──────── EXERCISE INPUT ────────

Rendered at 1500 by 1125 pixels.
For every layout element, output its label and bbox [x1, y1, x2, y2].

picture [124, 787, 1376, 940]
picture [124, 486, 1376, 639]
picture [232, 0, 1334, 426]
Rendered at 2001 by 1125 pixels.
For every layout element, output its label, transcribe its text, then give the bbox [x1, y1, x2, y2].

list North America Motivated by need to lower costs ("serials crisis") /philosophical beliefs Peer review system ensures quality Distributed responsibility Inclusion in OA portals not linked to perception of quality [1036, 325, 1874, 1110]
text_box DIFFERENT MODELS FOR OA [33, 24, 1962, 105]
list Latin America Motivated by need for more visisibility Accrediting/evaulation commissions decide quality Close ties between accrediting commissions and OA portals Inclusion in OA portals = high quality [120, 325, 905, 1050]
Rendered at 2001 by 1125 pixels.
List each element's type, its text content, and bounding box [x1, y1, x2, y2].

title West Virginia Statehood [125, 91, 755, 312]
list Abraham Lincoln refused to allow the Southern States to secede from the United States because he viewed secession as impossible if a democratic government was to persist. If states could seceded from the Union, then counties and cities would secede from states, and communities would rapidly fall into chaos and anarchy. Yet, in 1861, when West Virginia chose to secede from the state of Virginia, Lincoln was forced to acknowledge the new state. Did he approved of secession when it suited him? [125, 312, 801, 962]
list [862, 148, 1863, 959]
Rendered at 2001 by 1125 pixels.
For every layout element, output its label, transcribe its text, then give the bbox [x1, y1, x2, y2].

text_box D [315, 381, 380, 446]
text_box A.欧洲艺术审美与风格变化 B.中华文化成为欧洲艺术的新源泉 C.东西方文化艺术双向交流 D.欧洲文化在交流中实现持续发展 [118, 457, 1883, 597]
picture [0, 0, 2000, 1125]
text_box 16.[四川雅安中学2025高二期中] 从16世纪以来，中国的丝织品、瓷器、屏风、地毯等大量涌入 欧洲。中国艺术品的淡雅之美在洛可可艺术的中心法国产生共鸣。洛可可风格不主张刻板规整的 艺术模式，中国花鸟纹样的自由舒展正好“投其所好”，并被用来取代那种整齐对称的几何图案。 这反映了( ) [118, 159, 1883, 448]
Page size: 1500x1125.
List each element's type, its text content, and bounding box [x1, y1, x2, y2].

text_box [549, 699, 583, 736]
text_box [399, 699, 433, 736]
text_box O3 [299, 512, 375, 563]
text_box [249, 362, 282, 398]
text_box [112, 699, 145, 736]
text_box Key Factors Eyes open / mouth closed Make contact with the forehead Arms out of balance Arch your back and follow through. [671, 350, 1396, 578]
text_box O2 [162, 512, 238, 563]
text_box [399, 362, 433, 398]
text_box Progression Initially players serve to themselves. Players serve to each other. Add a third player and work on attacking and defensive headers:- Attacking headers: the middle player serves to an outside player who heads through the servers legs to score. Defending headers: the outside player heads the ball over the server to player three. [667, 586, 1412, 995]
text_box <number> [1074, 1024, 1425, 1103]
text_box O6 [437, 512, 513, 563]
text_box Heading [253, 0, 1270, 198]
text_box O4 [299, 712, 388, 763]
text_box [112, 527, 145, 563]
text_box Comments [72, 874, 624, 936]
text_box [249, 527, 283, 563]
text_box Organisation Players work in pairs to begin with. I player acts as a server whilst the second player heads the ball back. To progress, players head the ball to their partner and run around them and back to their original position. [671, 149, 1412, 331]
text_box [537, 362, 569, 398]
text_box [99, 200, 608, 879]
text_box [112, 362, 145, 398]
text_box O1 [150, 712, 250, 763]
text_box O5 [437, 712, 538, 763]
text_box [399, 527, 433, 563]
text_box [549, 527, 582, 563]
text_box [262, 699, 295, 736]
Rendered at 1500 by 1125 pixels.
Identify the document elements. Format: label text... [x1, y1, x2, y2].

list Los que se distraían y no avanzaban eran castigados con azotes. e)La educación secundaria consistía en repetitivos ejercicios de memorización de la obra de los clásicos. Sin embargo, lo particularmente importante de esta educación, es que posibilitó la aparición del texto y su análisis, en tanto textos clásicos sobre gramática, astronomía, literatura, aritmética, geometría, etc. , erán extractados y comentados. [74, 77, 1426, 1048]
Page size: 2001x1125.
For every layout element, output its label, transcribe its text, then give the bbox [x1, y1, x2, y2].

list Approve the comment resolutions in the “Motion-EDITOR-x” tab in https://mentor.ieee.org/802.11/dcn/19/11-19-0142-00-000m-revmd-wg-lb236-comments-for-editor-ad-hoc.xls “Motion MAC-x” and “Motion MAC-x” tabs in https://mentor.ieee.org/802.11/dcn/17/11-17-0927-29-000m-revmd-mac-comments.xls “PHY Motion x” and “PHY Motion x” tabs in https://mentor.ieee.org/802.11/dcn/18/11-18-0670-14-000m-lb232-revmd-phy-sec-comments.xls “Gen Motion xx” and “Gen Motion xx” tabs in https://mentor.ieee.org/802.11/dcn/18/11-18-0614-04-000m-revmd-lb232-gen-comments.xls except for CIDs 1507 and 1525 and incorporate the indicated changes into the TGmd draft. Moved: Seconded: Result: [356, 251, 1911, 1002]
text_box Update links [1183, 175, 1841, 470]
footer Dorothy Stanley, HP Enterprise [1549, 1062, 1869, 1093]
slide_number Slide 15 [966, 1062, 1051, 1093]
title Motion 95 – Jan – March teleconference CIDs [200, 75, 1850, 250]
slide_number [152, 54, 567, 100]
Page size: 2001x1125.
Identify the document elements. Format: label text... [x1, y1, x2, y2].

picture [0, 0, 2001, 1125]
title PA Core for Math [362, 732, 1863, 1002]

────────

*EXERCISE OBJECTIVE*.
Output the data in full, exactly as it stands.

*EXPECTED ANSWER*.
Rendered at 1500 by 1125 pixels.
For every layout element, output its label and bbox [x1, y1, x2, y2].

picture [124, 787, 1376, 940]
picture [124, 486, 1376, 639]
picture [232, 0, 1334, 426]
Rendered at 2001 by 1125 pixels.
For every layout element, output its label, transcribe its text, then give the bbox [x1, y1, x2, y2].

list North America Motivated by need to lower costs ("serials crisis") /philosophical beliefs Peer review system ensures quality Distributed responsibility Inclusion in OA portals not linked to perception of quality [1036, 325, 1874, 1110]
text_box DIFFERENT MODELS FOR OA [33, 24, 1962, 105]
list Latin America Motivated by need for more visisibility Accrediting/evaulation commissions decide quality Close ties between accrediting commissions and OA portals Inclusion in OA portals = high quality [120, 325, 905, 1050]
Rendered at 2001 by 1125 pixels.
List each element's type, its text content, and bounding box [x1, y1, x2, y2].

title West Virginia Statehood [125, 91, 755, 312]
list Abraham Lincoln refused to allow the Southern States to secede from the United States because he viewed secession as impossible if a democratic government was to persist. If states could seceded from the Union, then counties and cities would secede from states, and communities would rapidly fall into chaos and anarchy. Yet, in 1861, when West Virginia chose to secede from the state of Virginia, Lincoln was forced to acknowledge the new state. Did he approved of secession when it suited him? [125, 312, 801, 962]
list [862, 148, 1863, 959]
Rendered at 2001 by 1125 pixels.
For every layout element, output its label, transcribe its text, then give the bbox [x1, y1, x2, y2].

text_box D [315, 381, 380, 446]
text_box A.欧洲艺术审美与风格变化 B.中华文化成为欧洲艺术的新源泉 C.东西方文化艺术双向交流 D.欧洲文化在交流中实现持续发展 [118, 457, 1883, 597]
picture [0, 0, 2000, 1125]
text_box 16.[四川雅安中学2025高二期中] 从16世纪以来，中国的丝织品、瓷器、屏风、地毯等大量涌入 欧洲。中国艺术品的淡雅之美在洛可可艺术的中心法国产生共鸣。洛可可风格不主张刻板规整的 艺术模式，中国花鸟纹样的自由舒展正好“投其所好”，并被用来取代那种整齐对称的几何图案。 这反映了( ) [118, 159, 1883, 448]
Page size: 1500x1125.
List each element's type, its text content, and bounding box [x1, y1, x2, y2].

text_box [549, 699, 583, 736]
text_box [399, 699, 433, 736]
text_box O3 [299, 512, 375, 563]
text_box [249, 362, 282, 398]
text_box [112, 699, 145, 736]
text_box Key Factors Eyes open / mouth closed Make contact with the forehead Arms out of balance Arch your back and follow through. [671, 350, 1396, 578]
text_box O2 [162, 512, 238, 563]
text_box [399, 362, 433, 398]
text_box Progression Initially players serve to themselves. Players serve to each other. Add a third player and work on attacking and defensive headers:- Attacking headers: the middle player serves to an outside player who heads through the servers legs to score. Defending headers: the outside player heads the ball over the server to player three. [667, 586, 1412, 995]
text_box <number> [1074, 1024, 1425, 1103]
text_box O6 [437, 512, 513, 563]
text_box Heading [253, 0, 1270, 198]
text_box O4 [299, 712, 388, 763]
text_box [112, 527, 145, 563]
text_box Comments [72, 874, 624, 936]
text_box [249, 527, 283, 563]
text_box Organisation Players work in pairs to begin with. I player acts as a server whilst the second player heads the ball back. To progress, players head the ball to their partner and run around them and back to their original position. [671, 149, 1412, 331]
text_box [537, 362, 569, 398]
text_box [99, 200, 608, 879]
text_box [112, 362, 145, 398]
text_box O1 [150, 712, 250, 763]
text_box O5 [437, 712, 538, 763]
text_box [399, 527, 433, 563]
text_box [549, 527, 582, 563]
text_box [262, 699, 295, 736]
Rendered at 1500 by 1125 pixels.
Identify the document elements. Format: label text... [x1, y1, x2, y2].

list Los que se distraían y no avanzaban eran castigados con azotes. e)La educación secundaria consistía en repetitivos ejercicios de memorización de la obra de los clásicos. Sin embargo, lo particularmente importante de esta educación, es que posibilitó la aparición del texto y su análisis, en tanto textos clásicos sobre gramática, astronomía, literatura, aritmética, geometría, etc. , erán extractados y comentados. [74, 77, 1426, 1048]
Page size: 2001x1125.
For every layout element, output its label, transcribe its text, then give the bbox [x1, y1, x2, y2].

list Approve the comment resolutions in the “Motion-EDITOR-x” tab in https://mentor.ieee.org/802.11/dcn/19/11-19-0142-00-000m-revmd-wg-lb236-comments-for-editor-ad-hoc.xls “Motion MAC-x” and “Motion MAC-x” tabs in https://mentor.ieee.org/802.11/dcn/17/11-17-0927-29-000m-revmd-mac-comments.xls “PHY Motion x” and “PHY Motion x” tabs in https://mentor.ieee.org/802.11/dcn/18/11-18-0670-14-000m-lb232-revmd-phy-sec-comments.xls “Gen Motion xx” and “Gen Motion xx” tabs in https://mentor.ieee.org/802.11/dcn/18/11-18-0614-04-000m-revmd-lb232-gen-comments.xls except for CIDs 1507 and 1525 and incorporate the indicated changes into the TGmd draft. Moved: Seconded: Result: [356, 251, 1911, 1002]
text_box Update links [1183, 175, 1841, 470]
footer Dorothy Stanley, HP Enterprise [1549, 1062, 1869, 1093]
slide_number Slide 15 [966, 1062, 1051, 1093]
title Motion 95 – Jan – March teleconference CIDs [200, 75, 1850, 250]
slide_number [152, 54, 567, 100]
Page size: 2001x1125.
Identify the document elements. Format: label text... [x1, y1, x2, y2].

picture [0, 0, 2001, 1125]
title PA Core for Math [362, 732, 1863, 1002]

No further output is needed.